Pete Seeger introduced me to folk music. The album had him playing a collection of his hits: “To Everything (Turn, Turn, Turn)”, “The Bells of Rhymney”, “We Shall Overcome”, a sprightly little instrumental thing called “Living In The Country”, and (of course) “Where Have All The Flowers Gone” (which I almost quote in my song, “The Great Grandma Batter Battle”). These, and many more had already become campfire staples that I had heard over the years while attending summer camp, and later learned to play and sing as a camp counsellor. I read about Pete Seeger: his working with Woodie Guthrie, their work with the union movement and other social causes, his work in the 60’s in the Civil Rights movement, and much more besides.
I mentioned that I also discovered Andres Segovia. While Pete Seeger showed me the many and various possibilities as a folk musician, Segovia (who often called the guitar “a miniature orchestra in a box”) showed me just how versatile and expressive the guitar could be. I got to see Segovia, at Carnegie Hall, in 1981. He was in his 80’s himself, yet still playing beautifully. Segovia died at the age of 93, and was playing recitals and leading master classes up to a few months before his death. I have remarked to many of my friends that I hope to be so lucky; to do this thing I love so much over the course of a long and rich life.
It seems to me the same could be said for Pete Seeger. He is in his 90’s, still playing on occasion, still mentoring many other musicians.

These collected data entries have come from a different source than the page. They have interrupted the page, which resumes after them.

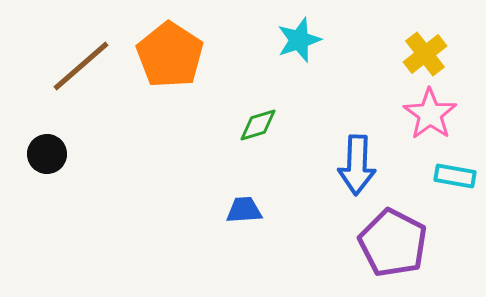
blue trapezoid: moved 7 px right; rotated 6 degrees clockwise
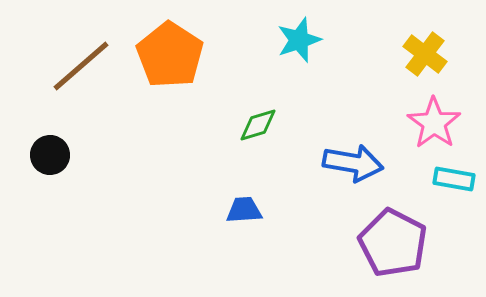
yellow cross: rotated 15 degrees counterclockwise
pink star: moved 4 px right, 9 px down
black circle: moved 3 px right, 1 px down
blue arrow: moved 4 px left, 2 px up; rotated 82 degrees counterclockwise
cyan rectangle: moved 1 px left, 3 px down
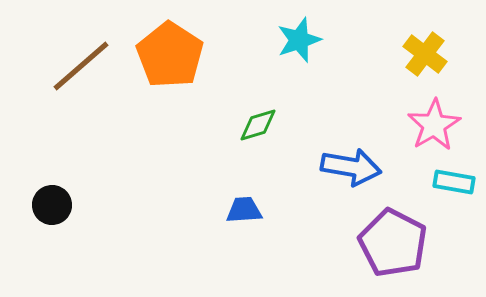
pink star: moved 2 px down; rotated 6 degrees clockwise
black circle: moved 2 px right, 50 px down
blue arrow: moved 2 px left, 4 px down
cyan rectangle: moved 3 px down
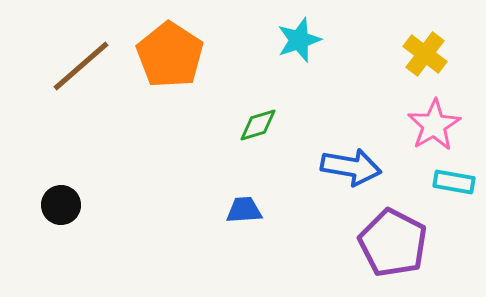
black circle: moved 9 px right
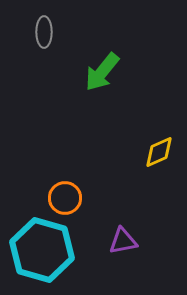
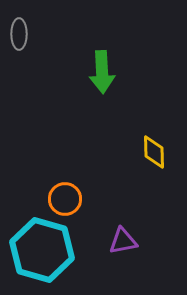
gray ellipse: moved 25 px left, 2 px down
green arrow: rotated 42 degrees counterclockwise
yellow diamond: moved 5 px left; rotated 68 degrees counterclockwise
orange circle: moved 1 px down
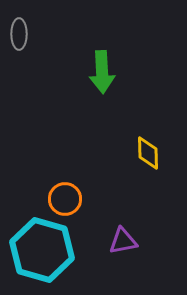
yellow diamond: moved 6 px left, 1 px down
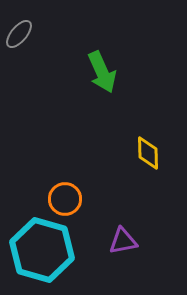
gray ellipse: rotated 40 degrees clockwise
green arrow: rotated 21 degrees counterclockwise
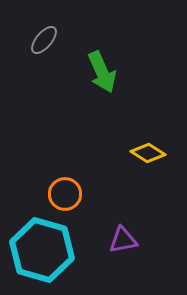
gray ellipse: moved 25 px right, 6 px down
yellow diamond: rotated 56 degrees counterclockwise
orange circle: moved 5 px up
purple triangle: moved 1 px up
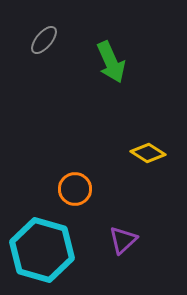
green arrow: moved 9 px right, 10 px up
orange circle: moved 10 px right, 5 px up
purple triangle: rotated 32 degrees counterclockwise
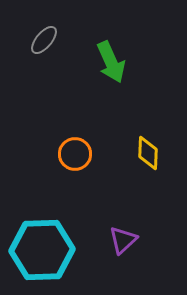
yellow diamond: rotated 60 degrees clockwise
orange circle: moved 35 px up
cyan hexagon: rotated 18 degrees counterclockwise
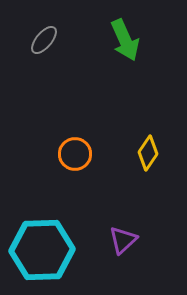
green arrow: moved 14 px right, 22 px up
yellow diamond: rotated 32 degrees clockwise
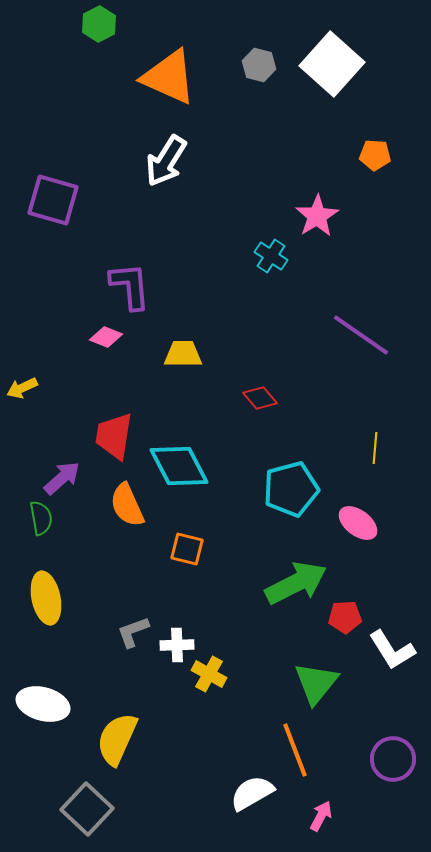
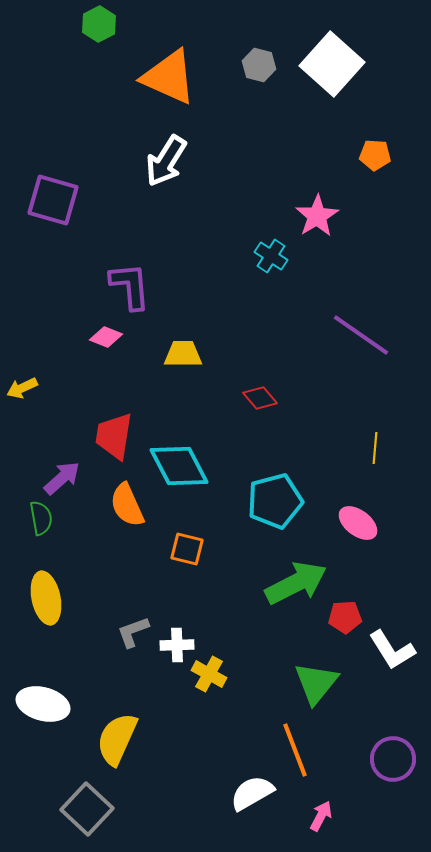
cyan pentagon: moved 16 px left, 12 px down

So in this way, as well, he becomes an inspiration for me.
But there I was, on a Monday evening, less than a dozen miles from his house, and I found myself engaging in a bit of arm chair psychology, as I sought to understand what was behind this particular quest of mine. The thing is, my father passed away some three or so years ago. One of the things I have dearly missed is how in any given week I would call my Dad and let him know what I was up to: recording a new song, playing this or that new gig, teaching a new class, or whatever. And while Dad never had quite the same sense of adventure as I did (he was fond of saying that he was born in Burlington and he would die in Burlington, and he did), he was always ready to hear of my latest adventure.
But my father was never a musician. My grandfather, Al Engberg, had been a trumpet player. He played in the Burlington Municipal Band, as well as the occasional dance band that would play in town. I have this one very vivid memory of my Grandfather Engberg: there had been something of a family gathering that started as a picnic and ended up with most of the relatives congregating at the Nira Tavern (the tavern Grandpa Engberg started in 1933, when Prohibition was repealed). Someone played a song on the juke box, called “The Twist”, and everyone knew the dance that went with it, but no one was willing to get up and try it. Except me and Grandpa. I was about five years old then. Grandpa died about three years later, so I never got to know him all that well, and I never had a chance to talk with him about music.